N.B.: This is a post by guest blogger William Linsman, his first post ever. Story and photos copyright William Linsman, 2013.
Yesterday, May 1st, was International Workers Day
Remember when the Soviets used to parade their tanks and missiles through Red Square?
Near my office is L.A.’s Craft and Folk Art Museum (CAFAM) and outside, on the sidewalk, was Frau Fiber, a performance artist with a strong green message.

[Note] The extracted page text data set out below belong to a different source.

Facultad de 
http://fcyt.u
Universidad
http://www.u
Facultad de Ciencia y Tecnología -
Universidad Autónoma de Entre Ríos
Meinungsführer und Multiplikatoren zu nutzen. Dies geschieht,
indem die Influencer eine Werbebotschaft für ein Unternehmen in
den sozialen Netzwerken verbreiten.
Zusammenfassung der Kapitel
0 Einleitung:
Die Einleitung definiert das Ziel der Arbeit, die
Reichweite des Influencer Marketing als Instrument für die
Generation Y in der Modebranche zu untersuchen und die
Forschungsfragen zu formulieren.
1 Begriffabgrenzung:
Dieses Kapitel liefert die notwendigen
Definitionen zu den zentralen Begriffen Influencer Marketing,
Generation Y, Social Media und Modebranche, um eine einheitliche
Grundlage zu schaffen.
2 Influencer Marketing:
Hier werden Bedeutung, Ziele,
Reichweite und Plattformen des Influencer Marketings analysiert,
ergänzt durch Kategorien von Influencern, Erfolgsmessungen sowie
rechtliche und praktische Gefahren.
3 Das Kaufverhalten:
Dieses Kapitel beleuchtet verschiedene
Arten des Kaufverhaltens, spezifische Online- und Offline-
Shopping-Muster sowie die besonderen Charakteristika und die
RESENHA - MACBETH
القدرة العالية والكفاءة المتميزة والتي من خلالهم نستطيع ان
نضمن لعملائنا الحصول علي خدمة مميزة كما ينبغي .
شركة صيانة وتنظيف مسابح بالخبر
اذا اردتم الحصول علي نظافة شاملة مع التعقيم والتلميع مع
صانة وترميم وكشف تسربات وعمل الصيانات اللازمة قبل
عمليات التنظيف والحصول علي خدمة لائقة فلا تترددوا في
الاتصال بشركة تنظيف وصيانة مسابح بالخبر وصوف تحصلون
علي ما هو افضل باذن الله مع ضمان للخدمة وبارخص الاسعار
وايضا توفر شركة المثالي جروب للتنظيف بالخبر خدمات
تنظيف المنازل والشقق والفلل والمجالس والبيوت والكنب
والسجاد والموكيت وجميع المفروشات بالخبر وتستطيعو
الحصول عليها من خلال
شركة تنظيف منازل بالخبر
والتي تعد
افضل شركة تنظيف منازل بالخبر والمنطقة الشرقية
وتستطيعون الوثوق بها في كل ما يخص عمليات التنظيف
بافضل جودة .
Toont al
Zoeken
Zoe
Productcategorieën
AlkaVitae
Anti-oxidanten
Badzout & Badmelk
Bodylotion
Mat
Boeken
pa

People are urged to bring to Frau Fiber a worn or torn garment. She sits at a contraption of her design (the third generation of this device), which looks like what it is: A bicycle hooked up to a sewing machine. She asks you to sit on the bike; she analyzes the repair she will make, and then asks you to peddle. The bike is connected mechanically to the machine (no electricity involved). When you peddle, the machine runs. She repairs your garment. What a trip!
Frau Fiber has been doing this for years, and is serious about it. But she clearly has fun with all her co-participants. She’s wears an outfit she made that reminds me of those Soviet days, but she has a smile underneath her stern persona. She told me that, during the aftermath of Hurricane Katrina, she drove with her machine from Chicago to New Orleans. Her intention was to repair the same number of garments as the 146 people killed in the New York Shirtwaist factory fire http://en.wikipedia.org/wiki/Triangle_Shirtwaist_Factory_fire
This brings to mind the recent tragedies in Bangladesh (fires and collapses now totaling over 1000 deaths) and the importance of working conditions and the creation of organized labor; see http://en.wikipedia.org/wiki/International_Ladies’_Garment_Workers’_Union
The slogan for the ILGU was “Look for the Union Label”; it meant a lot to workers for many years. (Now, unfortunately, we look for a label in Chinese that means, “Wash with garments of similar color”).
And check out http://en.wikipedia.org/wiki/Haymarket_affair ; it’s worth your time. The event gave us the 8-hour workday; without it, you’d probably be working about twice that.
The energetic frau’s co-participant provides the energy to make something (the garment) last longer in the world. Brava, Frau Fiber!